Batam,wajahbatamnews.co.id- Sidang kasus dugaan pencemaran nama baik dengan terdakwa Yusril Koto kembali digelar di Pengadilan Negeri Batam. “Kuasa hukum Yusril menilai tuntutan jaksa tidak relevan dan cacat hukum. Dalam pledoi yang dibacakan di PN Batam, ia meminta majelis hakim membebaskan Yusril dari segala dakwaan dan mengembalikan hak-haknya.”
Dalam Fakta persidangan dibacakan nota pembelaan oleh kuasa hukum terdakwa,Khoirul Akbar, S.H., menanggapi tuntutan Jaksa Penuntut Umum (JPU) Arfian.
Sebelumnya, JPU menuntut Yusril dengan pidana penjara selama 1 tahun dan denda Rp25 juta subsider 2 bulan kurungan. Jaksa menilai Yusril terbukti melanggar Pasal 45 ayat (4) juncto Pasal 27A UU Informasi dan Transaksi Elektronik (ITE), terkait tuduhan menyerang kehormatan atau nama baik orang lain melalui media elektronik.
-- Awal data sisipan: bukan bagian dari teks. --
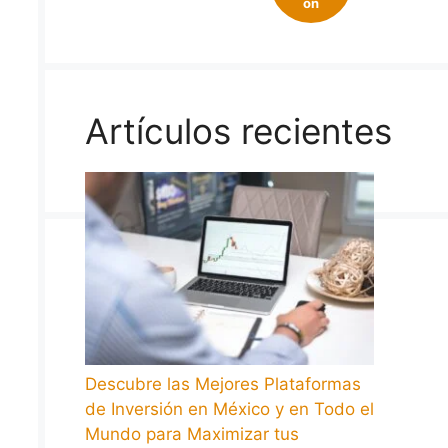
on
Artículos recientes
Descubre las Mejores Plataformas
de Inversión en México y en Todo el
Mundo para Maximizar tus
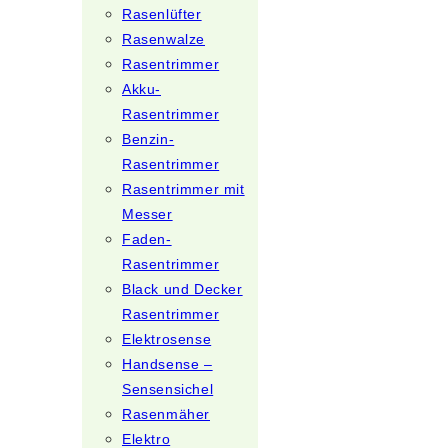
Rasenlüfter
Rasenwalze
Rasentrimmer
Akku-
Rasentrimmer
Benzin-
Rasentrimmer
Rasentrimmer mit
Messer
Faden-
Rasentrimmer
Black und Decker
Rasentrimmer
Elektrosense
Handsense –
Sensensichel
Rasenmäher
Elektro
Namun dalam pledoinya, Khoirul Akbar menyebut tuntutan tersebut tidak sesuai fakta persidangan. Ia menegaskan bahwa bukti dan keterangan saksi tidak menunjukkan Yusril bersalah sebagaimana dakwaan jaksa.
Dijelaskan olehnya,“Proses penyidikan sejak awal sudah cacat hukum. Penyidik tidak menjalankan Surat Edaran Kapolri Nomor SE/2/II/2021 yang menekankan penyelesaian perselisihan digital secara persuasif, mediasi, dan menjadikan hukum pidana sebagai upaya terakhir,” tegas Khoirul di hadapan Majelis Hakim.
Menurutnya, apa yang dituduhkan tidak terbukti secara sah dan meyakinkan. Oleh karena itu, pihaknya memohon agar majelis hakim membebaskan Yusril dari seluruh dakwaan dan memulihkan hak-haknya.
Dalam petitum pledoi, tim kuasa hukum meminta hakim untuk:
Membebaskan terdakwa dari dakwaan jaksa.
Memulihkan kedudukan, harkat, dan martabat Yusril.
Mengembalikan barang bukti berupa dua unit handphone serta akun TikTok @yusril.koto2 dalam keadaan aktif.
Membebankan biaya perkara kepada negara.
“Semoga majelis hakim memutus perkara ini dengan berlandaskan keadilan berdasarkan Ketuhanan Yang Maha Esa,” tutup Khoirul.
Sementara itu, penggerak sosial sekaligus mantan anggota DPRD Kepri, Yudi Kurnain, ikut menanggapi jalannya persidangan. Ia menilai perkara ini harus dilihat secara jernih dan adil.“Kasus ini tidak boleh dipaksakan untuk menghukum seseorang tanpa bukti kuat.
Hukum seharusnya menjadi instrumen keadilan, bukan alat menekan kebebasan berekspresi,” kata Yudi.
Yudi juga berharap majelis hakim dapat memberikan putusan yang objektif. “Kita semua percaya hakim akan memutus dengan hati nurani, bukan berdasarkan tekanan atau kepentingan pihak tertentu,” tambahnya.
Sidang akan dilanjutkan dengan agenda jawaban jaksa pada pekan mendatang.